TPS Eastern Africa PLC, the company that operates Serena Hotels has issued a profit warning for the financial year ending December 31, 2025
In an announcement dated November 26, the Company said its Profit After Tax is projected to fall by more than 25 percent compared to 2024.
TPS Eastern Africa PLC attributed the anticipated decline to unrealized foreign exchange gains recognized in 2024 from the revaluation of foreign currency-denominated loans and lease liabilities, gains that are not expected to recur this year.
“The projected decline in Profit After Tax is primarily attributable to the significant unrealized foreign exchange gains recognized in 2024 on revaluation of foreign currency-denominated loans and lease liabilities, which is not expected to recur in the current year,” read part of the statement.
Serena Hotels Profit Set to Fall as Bookings Decline
The Company added that regional insecurity and subsequent travel advisories led to booking cancellations across its hospitality establishments, further weighing down performance.
The East African region remains volatile, with most countries confronting rising cases of violence. For instance, in 2024, Gen Z protests in Kenya caused an economic shutdown.
Consequently, the West issued advisories, asking citizens not to travel to Nairobi. Tanzania, Uganda, and the DR,C where TPS East Africa runs Serena Hotels, have also experienced unrest hitting the hospitality sector.
Increased provisions for outstanding receivables under International Financial Reporting Standard 9 (IFRS 9) also forced a downward revision of the Company’s business projections.
These combined factors are likely to contribute to the shortfall, the Company stated, noting that full financial details will be released with the audited results for 2025.
“These include the impact of the security situation in the region, coupled with travel advisories, which led to booking cancellations and increased provisions on outstanding receivables under IFRS 9, necessitating revision of business projections,” read part of the statement.
Also Read: Who Owns Serena Hotels, Safari Lodges & Resorts
Despite the shortfall, TPS said it is implementing measures to protect shareholder value, including strengthening its market position, upgrading products, enhancing guest experiences, and adopting new technologies.
The Board and Management maintained confidence in the Company’s long-term strategy and operational resilience.
“The Board and Management remain confident in the Company’s long-term strategy, financial stability and operational resilience,” ended the statement.
Also Read: American Hotel Giant to Open 3 Hotels in Kenya in Its Expansion to Africa
TPS Eastern Africa Reports Ksh16 Million Loss in H1 2025
TPS Eastern Africa Plc posted a Ksh16 million after-tax loss for the six months ended June 30, 2025, reversing a Ksh696 million profit reported over the same period last year.

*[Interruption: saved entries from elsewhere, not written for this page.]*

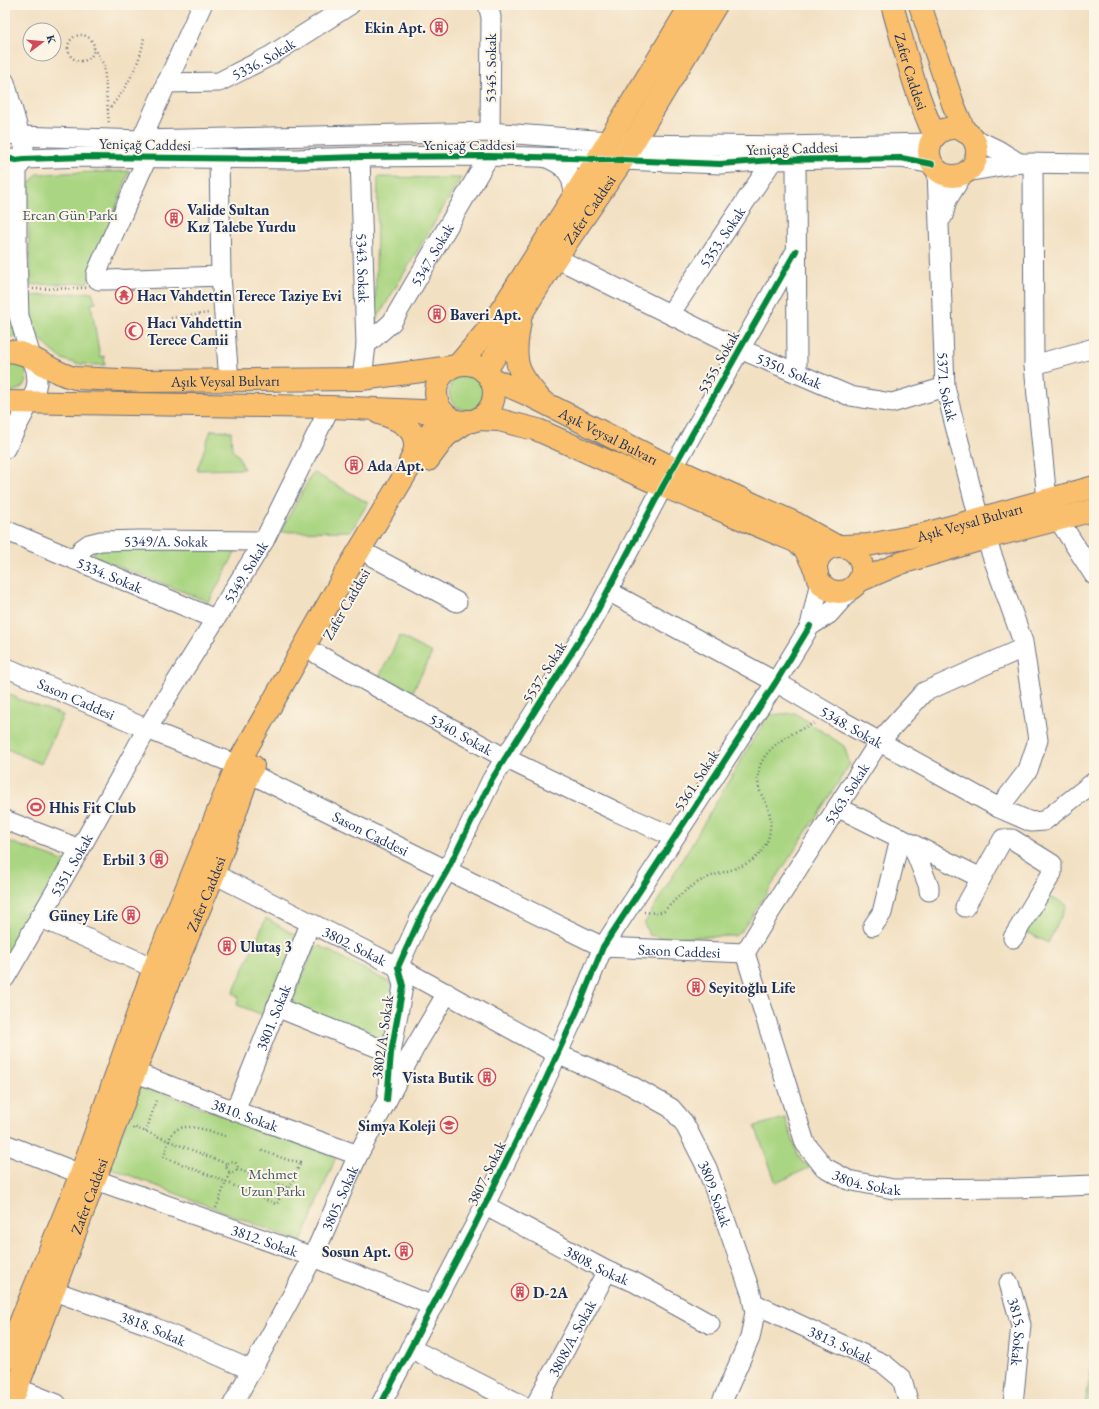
<svg xmlns="http://www.w3.org/2000/svg" width="1099" height="1409" font-family="'EB Garamond',serif">
  <rect width="100%" height="100%" fill="#fcf5e5"/>
  <filter id="ink" filterUnits="userSpaceOnUse"><feTurbulence type="fractalNoise" baseFrequency=".025" numOctaves="2"/><feDisplacementMap in="SourceGraphic" scale="8" xChannelSelector="R" yChannelSelector="G"/><feConvolveMatrix kernelMatrix="1 2 1 2 8 2 1 2 1" color-interpolation-filters="sRGB"/></filter>
  <filter id="wash" filterUnits="userSpaceOnUse"><feTurbulence type="fractalNoise" baseFrequency=".012" numOctaves="4" result="noise"/><feDisplacementMap in="SourceGraphic" scale="16" xChannelSelector="R" yChannelSelector="G"/><feGaussianBlur stdDeviation="0.9" result="paint"/><feColorMatrix in="noise" values="0 0 0 0 0 0 0 0 0 0 0 0 0 0 0 0 0 1.4 0 .05"/><feComposite in="paint" operator="in"/></filter>
  <g filter="url(#wash)">
    <rect width="100%" height="100%" fill="#f2e0c2"/>
    <path fill="#aad582" stroke="#628270" d="M129,171l-32,90 -10,22 -57,2 -2,-100 9,-11z
      M378,177l83,1 -86,144z
      M92,292l4,11 -5,1 9,53 4,-1 1,9c-13,0 -28,0 -40,-5 -4,-1 -7,-5 -10,-7 -21,-17 -26,-32 -26,-57z
      M9,298l11,39h-14z
      M5,360l18,4c9,15 0,30 -18,27z
      M449 392a18 18 0 1 1 36 0a18 18 0 1 1-36 0Z
      M211,430l20,1 1,19 6,5 6,14 -47,1z
      M313,472l55,31 -17,28 -71,1z
      M95,547l142,2 -28,53 -116,-46z
      M400,636l32,17 -20,40 -33,-16z
      M5,692l16,8 42,15 -22,49 -36,-16z
      M795,713l49,33 6,18 -100,155 -8,11 -7,6 -73,2 -13,-3 -5,-11 124,-209z
      M5,840l61,22 -61,100z
      M1043,894l24,11 -19,38 -23,-12z
      M266,918l32,19 -32,79 -29,-11 2,-8 -6,-4z
      M320,946l78,41 1,4 -16,49 -89,-35 -2,-5 23,-53z
      M141,1085l195,72 -35,85 -193,-75z
      M785,1118l12,34 5,10 9,5 -35,16 -21,-57z
      M1094,1354v50h-9z"/>
  </g>
  <g filter="url(#ink)">
    <g fill="none" stroke-linecap="round" stroke-linejoin="round">
      <defs>
        <g id="minor">
          <path d="M488,5l3,12 -1,115"/>
          <path d="M5,82l15,54 4,9v14l-7,10v80l2,67 12,41 5,13 1,12 -2,10 -30,57"/>
          <path id="s1" d="M166,83l53,-1 51,-26 80,-51"/>
          <path d="M5,136l7,-2 8,2 121,4 349,-8 118,9 24,3 149,2 150,-3"/>
          <path d="M971,137l27,13 21,13"/>
          <path d="M141,140l61,-135"/>
          <path id="s2" d="M360,157l6,188 -4,34"/>
          <path d="M5,158l11,2 8,-1 60,-2 212,2 64,-2 129,-1 83,2 148,6 53,-4 128,-2 31,6"/>
          <path d="M147,158l-51,116v4l3,2h8l114,-4"/>
          <path d="M219,158l2,118 8,105"/>
          <path d="M547,158c19,8 26,16 27,38"/>
          <path d="M796,160l1,213"/>
          <path d="M1033,163l1,202 13,135"/>
          <path id="s3" d="M937,170l8,217 34,132 44,123 15,98 -10,30 -29,38"/>
          <path d="M966,172l53,-9 75,1"/>
          <path d="M943,216l4,-16 16,-26"/>
          <path id="s4" d="M556,258l184,91 110,47 42,7 53,-16"/>
          <path d="M5,309l1,-36"/>
          <path id="s5" d="M670,314l103,-154"/>
          <path id="s6" d="M366,345l26,-23 97,-166"/>
          <path d="M1034,365l60,-17"/>
          <path d="M1058,519l36,56"/>
          <path id="s7" d="M5,530l210,89"/>
          <path d="M373,557l84,45"/>
          <path id="s8" d="M75,560l7,-11 7,-5 12,-3 39,-1 124,1"/>
          <path d="M820,581l-10,45 19,-12 24,-27"/>
          <path id="s9" d="M608,591l168,91 66,39 157,87 32,14 13,-1 50,-39"/>
          <path id="s10" d="M317,654l188,104 112,54 57,25"/>
          <path id="s11" d="M5,667l142,62 90,36 12,8 354,174 142,6"/>
          <path d="M837,807l144,71"/>
          <path d="M5,820l75,29"/>
          <path d="M912,844l17,43v4"/>
          <path id="s12" d="M214,874l184,93 159,87 73,31 41,23 13,15 23,45 44,125 4,19 -5,26 -29,66"/>
          <path d="M965,907l38,-68h9l40,25v9l-39,65"/>
          <path d="M39,917l115,51"/>
          <path d="M873,926l9,-13 18,-75"/>
          <path id="s13" d="M745,953l60,190 19,24 24,13 45,9 124,-1 77,-3"/>
          <path id="s14" d="M745,953l23,-38 111,-173 45,-50 99,-44"/>
          <path id="s15" d="M5,978l75,-129 67,-120 117,-188 66,-134"/>
          <path d="M276,1007l115,46"/>
          <path id="s16" d="M134,1072l101,39 123,44"/>
          <path d="M387,1100l4,-47 12,-67 -5,-19 23,-51 26,-45 45,-92 101,-160 70,-133 77,-137 56,-98"/>
          <path id="s17" d="M235,1111l75,-187"/>
          <path id="s18" d="M5,1144l91,36 217,77 120,49"/>
          <path id="s19" d="M484,1205l123,66 27,11 76,42"/>
          <path id="s20" d="M1009,1283l12,42 -8,79"/>
          <path id="s21" d="M54,1291l95,34 102,45"/>
          <path id="s22" d="M753,1303l131,61 18,15 7,25"/>
          <path d="M410,1348l110,56"/>
          <path d="M5,1387l12,1 40,16"/>
          <path id="s23" d="M233,1404l80,-147 45,-102 56,-106 33,-56"/>
          <path d="M381,1404l94,-179 65,-133 38,-83 25,-62 173,-265 34,-56"/>
          <path id="s24" d="M536,1404l71,-133"/>
        </g>
        <g id="major">
          <path id="s25" d="M892,5c13,44 23,89 43,131"/>
          <path d="M920,5l33,99 12,28"/>
          <circle cx="953" cy="152" r="24"/>
          <path d="M520,321c-2,12 -5,25 -3,38 1,15 14,29 23,40"/>
          <path id="s26" d="M5,351c26,-1 44,22 70,27l67,3 220,-2 89,-12"/>
          <path d="M459,364l32,-38 106,-166 94,-155"/>
          <circle cx="465" cy="393" r="29"/>
          <path id="s27" d="M485,372l71,-114 66,-97 94,-156"/>
          <path id="s28" d="M490,378l41,18 142,72 122,55 41,23"/>
          <path d="M5,402l325,5 113,5 -92,152 -114,201 -83,203 -73,206 -76,186"/>
          <path d="M379,413c16,5 38,13 36,34 0,5 -3,10 -5,15"/>
          <path d="M478,419l21,1 39,10 125,56 132,55 10,8 12,24"/>
          <path d="M428,460l18,-24 22,-15"/>
          <path id="s29" d="M843,546l25,-1 53,-10 173,-48"/>
          <circle cx="839" cy="569" r="23"/>
          <path d="M859,581l42,-18 85,-25 108,-28"/>
          <path id="s30" d="M11,1404l157,-421 46,-109 35,-101 4,-7"/>
        </g>
      </defs>
      <use href="#minor" stroke="#666d81" stroke-width="21"/>
      <use href="#major" stroke="#666d81" stroke-width="24"/>
      <path stroke="#666d81" stroke-width="2.5" stroke-dasharray="1 3" stroke-linecap="butt" d="M68 48a13 13 0 1 1 26 0a13 13 0 1 1-26 0Z
        M94,48l10,17 5,60
        M108,110c17,-19 33,-47 36,-73
        M33,289l53,-1
        M171,318l38,-5
        M644,912l13,1 7,-2c10,-10 20,-21 33,-28 24,-15 55,-11 69,-39 5,-11 6,-26 2,-36 -2,-6 -6,-11 -8,-17 -11,-37 26,-56 55,-68
        M133,1129l1,-2 93,37
        M146,1132l10,-32
        M225,1136c-14,-4 -43,-17 -53,-2 -4,6 -6,16 -8,23l62,25 47,21 4,1 8,-18
        M226.5 1167a5.5 5.5 0 1 1 11 0a5.5 5.5 0 1 1-11 0Z
        M237,1169l52,19 12,-26 -13,-2 -28,-10
        M216,1208l14,-36"/>
      <use href="#minor" stroke="#fff" stroke-width="19"/>
      <use href="#major" stroke="#f9bf6d" stroke-width="22"/>
      <defs>
        <path id="cycleway" d="M5,158l11,2 8,-1 60,-2 212,2 64,-2 129,-1 83,2 148,6 53,-4 128,-2 31,6
          M387,1100l4,-47 12,-67 -5,-19 23,-51 26,-45 45,-92 101,-160 70,-133 77,-137 56,-98
          M381,1404l94,-179 65,-133 38,-83 25,-62 173,-265 34,-56"/>
      </defs>
      <use href="#cycleway" stroke="#fcf5e5" stroke-width="8"/>
      <use href="#cycleway" stroke="#00873e" stroke-width="6"/>
    </g>
  </g>
  <defs>
    <symbol id="building-ring" viewBox="-11 -11 22 22"><circle r="9.5" fill="#fcf5e5" stroke="#d1495b" stroke-width="1.5"/><path d="M-4-6H4V6H1V3H-1V6H-4ZM-2.5-4.3h1.7v1.8h-1.7ZM.8-4.3h1.7v1.8H.8ZM-2.5-1h1.7V.8h-1.7ZM.8-1h1.7V.8H.8Z" fill="#d1495b"/></symbol>
    <symbol id="temple-ring" viewBox="-11 -11 22 22"><circle r="9.5" fill="#fcf5e5" stroke="#d1495b" stroke-width="1.5"/><path d="M0-6L5-2H3V0L6.5 2.5H4V6H1.5V3h-3V6H-4V2.5H-6.5L-3 0V-2H-5Z" fill="#d1495b"/></symbol>
    <symbol id="mosque-ring" viewBox="-11 -11 22 22"><circle r="9.5" fill="#fcf5e5" stroke="#d1495b" stroke-width="1.5"/><path d="M3.5-4.9A6 6 0 1 0 3.5 4.9A5 5 0 1 1 3.5-4.9Z" fill="#d1495b"/></symbol>
    <symbol id="stadium-ring" viewBox="-11 -11 22 22"><circle r="9.5" fill="#fcf5e5" stroke="#d1495b" stroke-width="1.5"/><path d="M0-5a6.5 5 0 1 0 0 10a6.5 5 0 1 0 0-10ZM-3.5-1.8h7v3.6h-7Z" fill="#d1495b"/></symbol>
    <symbol id="school-ring" viewBox="-11 -11 22 22"><circle r="9.5" fill="#fcf5e5" stroke="#d1495b" stroke-width="1.5"/><path d="M0-5L7-2L0 1L-7-2ZM-4 1L0 2.5L4 1V4Q0 6-4 4Z" fill="#d1495b"/></symbol>
  </defs>
  <g fill-rule="evenodd">
    <use href="#building-ring" x="429" y="17" width="20" height="20"/>
    <use href="#building-ring" x="164" y="208" width="20" height="20"/>
    <use href="#temple-ring" x="114" y="285" width="20" height="20"/>
    <use href="#building-ring" x="427" y="304" width="20" height="20"/>
    <use href="#mosque-ring" x="124" y="321" width="20" height="20"/>
    <use href="#building-ring" x="344" y="455" width="20" height="20"/>
    <use href="#stadium-ring" x="26" y="797" width="20" height="20"/>
    <use href="#building-ring" x="149" y="849" width="20" height="20"/>
    <use href="#building-ring" x="121" y="905" width="20" height="20"/>
    <use href="#building-ring" x="217" y="936" width="20" height="20"/>
    <use href="#building-ring" x="686" y="977" width="20" height="20"/>
    <use href="#building-ring" x="477" y="1067" width="20" height="20"/>
    <use href="#school-ring" x="439" y="1115" width="20" height="20"/>
    <use href="#building-ring" x="394" y="1241" width="20" height="20"/>
    <use href="#building-ring" x="510" y="1282" width="20" height="20"/>
  </g>
  <g text-anchor="middle" dominant-baseline="central" stroke-width="4" stroke-linejoin="round" paint-order="stroke">
    <g font-size="15" font-weight="bold" fill="#1b2f5e" stroke="#fcf5e5" text-anchor="start">
      <text x="426" y="27" text-anchor="end">Ekin Apt.</text>
      <text x="187" y="209">Valide Sultan<tspan x="187" dy="17">Kız Talebe Yurdu</tspan></text>
      <text x="137" y="295">Hacı Vahdettin Terece Taziye Evi</text>
      <text x="450" y="314">Baveri Apt.</text>
      <text x="147" y="322">Hacı Vahdettin<tspan x="147" dy="17">Terece Camii</tspan></text>
      <text x="367" y="465">Ada Apt.</text>
      <text x="49" y="807">Hhis Fit Club</text>
      <text x="146" y="859" text-anchor="end">Erbil 3</text>
      <text x="118" y="915" text-anchor="end">Güney Life</text>
      <text x="240" y="946">Ulutaş 3</text>
      <text x="709" y="987">Seyitoğlu Life</text>
      <text x="474" y="1077" text-anchor="end">Vista Butik</text>
      <text x="436" y="1125" text-anchor="end">Simya Koleji</text>
      <text x="391" y="1251" text-anchor="end">Sosun Apt.</text>
      <text x="533" y="1292">D-2A</text>
    </g>
    <g font-size="15" fill="#1b2f5e" stroke="#fcf5e5">
      <text stroke="none"><textPath href="#s1" startOffset="103">5336. Sokak</textPath></text>
      <text transform="translate(490 68) rotate(-90)">5345. Sokak</text>
      <text stroke="none"><textPath href="#s25" startOffset="69">Zafer Caddesi</textPath></text>
      <text transform="translate(145 144) rotate(1)">Yeniçağ Caddesi</text>
      <text x="469" y="144">Yeniçağ Caddesi</text>
      <text transform="translate(792 148) rotate(-2)">Yeniçağ Caddesi</text>
      <text stroke="none"><textPath href="#s27" startOffset="193">Zafer Caddesi</textPath></text>
      <text stroke="none"><textPath href="#s5" startOffset="93">5353. Sokak</textPath></text>
      <text stroke="none"><textPath href="#s6" startOffset="113">5347. Sokak</textPath></text>
      <text stroke="none"><textPath href="#s2" startOffset="111">5343. Sokak</textPath></text>
      <text transform="translate(718 362) rotate(-61)">5355. Sokak</text>
      <text stroke="none"><textPath href="#s4" startOffset="259">5350. Sokak</textPath></text>
      <text stroke="none"><textPath href="#s26" startOffset="226">Aşık Veysal Bulvarı</textPath></text>
      <text stroke="none"><textPath href="#s3" startOffset="217">5371. Sokak</textPath></text>
      <text stroke="none"><textPath href="#s28" startOffset="132">Aşık Veysal Bulvarı</textPath></text>
      <text stroke="none"><textPath href="#s29" startOffset="129">Aşık Veysal Bulvarı</textPath></text>
      <text stroke="none"><textPath href="#s8" startOffset="99">5349/A. Sokak</textPath></text>
      <text stroke="none"><textPath href="#s15" startOffset="472">5349. Sokak</textPath></text>
      <text stroke="none"><textPath href="#s7" startOffset="114">5334. Sokak</textPath></text>
      <text transform="translate(346 604) rotate(-60)">Zafer Caddesi</text>
      <text transform="translate(544 672) rotate(-58)">5537. Sokak</text>
      <text stroke="none"><textPath href="#s11" startOffset="78">Sason Caddesi</textPath></text>
      <text stroke="none"><textPath href="#s9" startOffset="279">5348. Sokak</textPath></text>
      <text stroke="none"><textPath href="#s10" startOffset="165">5340. Sokak</textPath></text>
      <text transform="translate(696 780) rotate(-57)">5361. Sokak</text>
      <text stroke="none"><textPath href="#s14" startOffset="189">5363. Sokak</textPath></text>
      <text stroke="none"><textPath href="#s11" startOffset="402">Sason Caddesi</textPath></text>
      <text stroke="none"><textPath href="#s15" startOffset="131">5351. Sokak</textPath></text>
      <text stroke="none"><textPath href="#s30" startOffset="546">Zafer Caddesi</textPath></text>
      <text stroke="none"><textPath href="#s12" startOffset="158">3802. Sokak</textPath></text>
      <text stroke="none"><textPath href="#s11" startOffset="737">Sason Caddesi</textPath></text>
      <text stroke="none"><textPath href="#s17" startOffset="101">3801. Sokak</textPath></text>
      <text transform="translate(382 1037) rotate(-82)">3802/A. Sokak</text>
      <text stroke="none"><textPath href="#s16" startOffset="119">3810. Sokak</textPath></text>
      <text transform="translate(486 1173) rotate(-64)">3807. Sokak</text>
      <text stroke="none"><textPath href="#s13" startOffset="276">3804. Sokak</textPath></text>
      <text stroke="none"><textPath href="#s12" startOffset="611">3809. Sokak</textPath></text>
      <text stroke="none"><textPath href="#s30" startOffset="222">Zafer Caddesi</textPath></text>
      <text stroke="none"><textPath href="#s23" startOffset="232">3805. Sokak</textPath></text>
      <text stroke="none"><textPath href="#s18" startOffset="277">3812. Sokak</textPath></text>
      <text stroke="none"><textPath href="#s19" startOffset="128">3808. Sokak</textPath></text>
      <text stroke="none"><textPath href="#s21" startOffset="106">3818. Sokak</textPath></text>
      <text stroke="none"><textPath href="#s20" startOffset="50">3815. Sokak</textPath></text>
      <text stroke="none"><textPath href="#s24" startOffset="75">3808/A. Sokak</textPath></text>
      <text stroke="none"><textPath href="#s22" startOffset="97">3813. Sokak</textPath></text>
    </g>
    <g font-size="15" fill="#3f5867" stroke="#fcf5e5">
      <text x="70" y="214">Ercan Gün Parkı</text>
      <text x="273" y="1173">Mehmet<tspan x="273" dy="17">Uzun Parkı</tspan></text>
    </g>
  </g>
  <rect width="1099" height="1409" fill="none" stroke="#fcf5e5" stroke-width="20"/>
  <g transform="translate(42 42) rotate(74)"><circle r="19" fill="#fcf5e5" stroke="#a2a6af"/>
  <path d="M0-3L7 15L0 10L-7 15Z" fill="#d1495b"/>
  <text y="-6" font-size="11" font-weight="bold" text-anchor="middle" fill="#1b2f5e">K</text>
  </g>
</svg>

The performance was weighed down by a 10.5 percent drop in revenue to Ksh4.055 billion and had the absence of the substantial foreign exchange gains recorded in 2024.
The company also reported a Ksh5.6 million share-of-loss from associates, compared to a Ksh29.5 million profit that was posted last year.
Total assets decreased 1.3% year-on-year to Ksh19.923 billion, while equity fell 1.9% to Ksh11.320 billion.
Despite the first-half challenges, TPS expressed optimism for a stronger second half, supported by the peak tourism season and improving market conditions.
On August 6, the company relaunched its Prestige Club loyalty programme and mobile app, introducing enhanced benefits for members across its properties.